The study compared students' lunch buying habits before and after the guidelines were implemented to see if the change in meal composition had an impact. The results showed that the same number of students continued to buy school lunches even once the new lunches had more fruits, vegetables, and whole grains.

That said, there are conflicting reports that schools in different parts of the nation noticed a drop in sales in their lunchrooms and more food being thrown away after the guidelines were in place.

Funding Considerations

Schools must follow the HHFKA standards to receive federal dollars for their lunch programs. While some school districts only receive 1 or 2% of their lunch budget from the USDA before sales, many districts receive substantially more dollars through the free and reduced lunch program.

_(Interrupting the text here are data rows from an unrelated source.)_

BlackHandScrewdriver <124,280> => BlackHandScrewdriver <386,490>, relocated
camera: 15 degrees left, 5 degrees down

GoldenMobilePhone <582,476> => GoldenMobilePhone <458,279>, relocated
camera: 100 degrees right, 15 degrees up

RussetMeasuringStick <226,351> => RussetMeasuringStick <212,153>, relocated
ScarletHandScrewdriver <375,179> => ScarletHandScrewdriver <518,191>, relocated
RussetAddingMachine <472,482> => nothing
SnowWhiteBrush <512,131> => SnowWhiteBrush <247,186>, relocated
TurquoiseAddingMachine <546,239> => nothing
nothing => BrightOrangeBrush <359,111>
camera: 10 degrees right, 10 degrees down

The free and reduced school meals program reimburses part or all of the cost of school lunch for children from low-income families. This reimbursement money may make up a small percentage of an affluent school's lunch program or almost all of the funding for programs in schools in high-poverty areas. In other words, the neediest schools are forced to comply with these guidelines in order to be reimbursed for providing meals to their students.

Common Criticisms

These school lunch guidelines are more specific and extensive than those of the past and are a point of controversy even today. Some school districts and parents have rallied against them, and they were even a popular talking point for Republicans during the 2016 presidential primary, with candidates promising to roll back the guidelines to allow saltier and tastier foods in school lunches.

Among the concerns held by opponents:


Some feel that the new specific standards are too strict and detailed, and therefore hard for schools to comply with. The USDA claims that the standards were designed to be the minimum and that many districts already had similar guidelines. 

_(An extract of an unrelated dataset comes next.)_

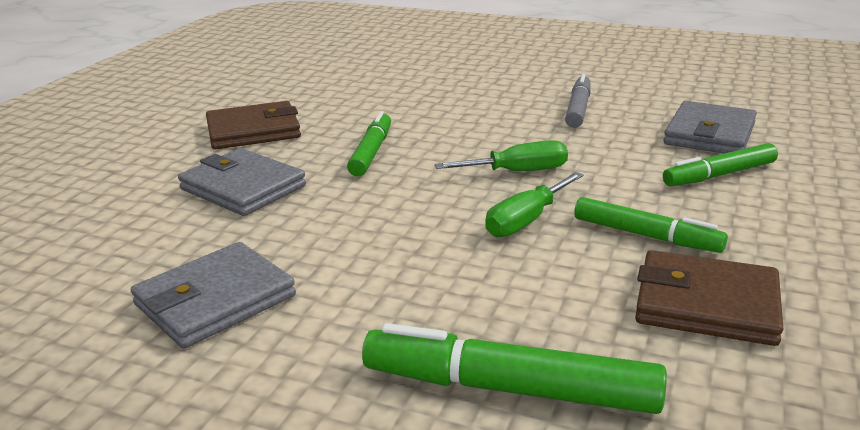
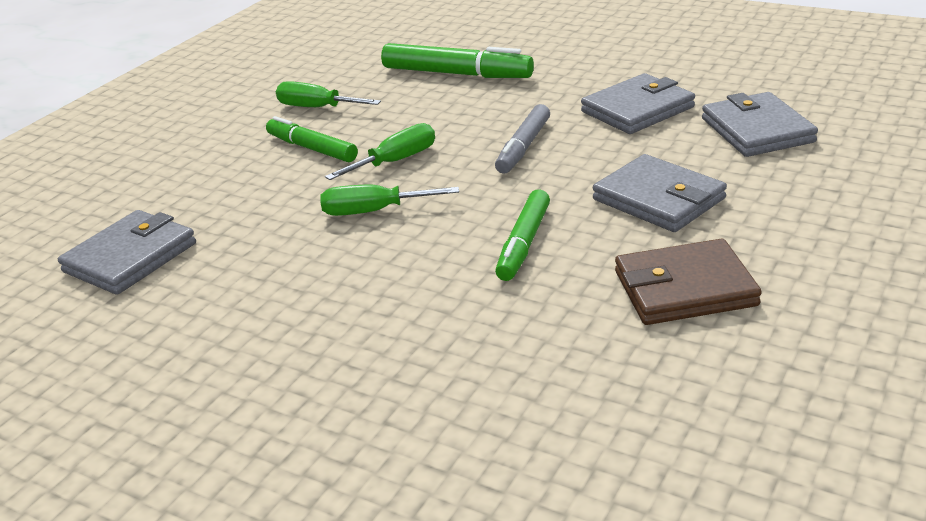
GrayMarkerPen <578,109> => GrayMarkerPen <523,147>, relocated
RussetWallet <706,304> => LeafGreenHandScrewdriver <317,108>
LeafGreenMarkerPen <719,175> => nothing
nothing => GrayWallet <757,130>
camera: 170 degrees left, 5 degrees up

This argument echoes the sentiment against Common Core State Standards. In both cases, very defined standards are being adopted nationwide. 

Because the United States educational system usually develops policies from the local level, some districts feel that the new standards rolling out nationwide are simply too "cookie cutter" and won't be in the best interest of local areas. 

Meal Appeal

Some parents and school district lunch administrators alike feel that the new limits on salt, sugar, and fat combined with increases in whole grains, fruits, and vegetables will lead to meals that children simply won't eat

Parents have complained to their local schools that their children come home hungry after refusing to eat their school lunches, which the aforementioned reports of sales and discarded food echo.

Some school lunchrooms have responded by adopting strategies to make healthier foods more appealing. Cornell University's Food and Brand Lab conducts research dedicated to the presentation of healthy food choices in lunchrooms to encourage children to make better choices.


Some administrators note that foods that fit the guidelines (fresh fruits and vegetables, and whole-grain tortillas, buns, and brown rice, for example) typically cost more compared to those previously sourced to make school lunches.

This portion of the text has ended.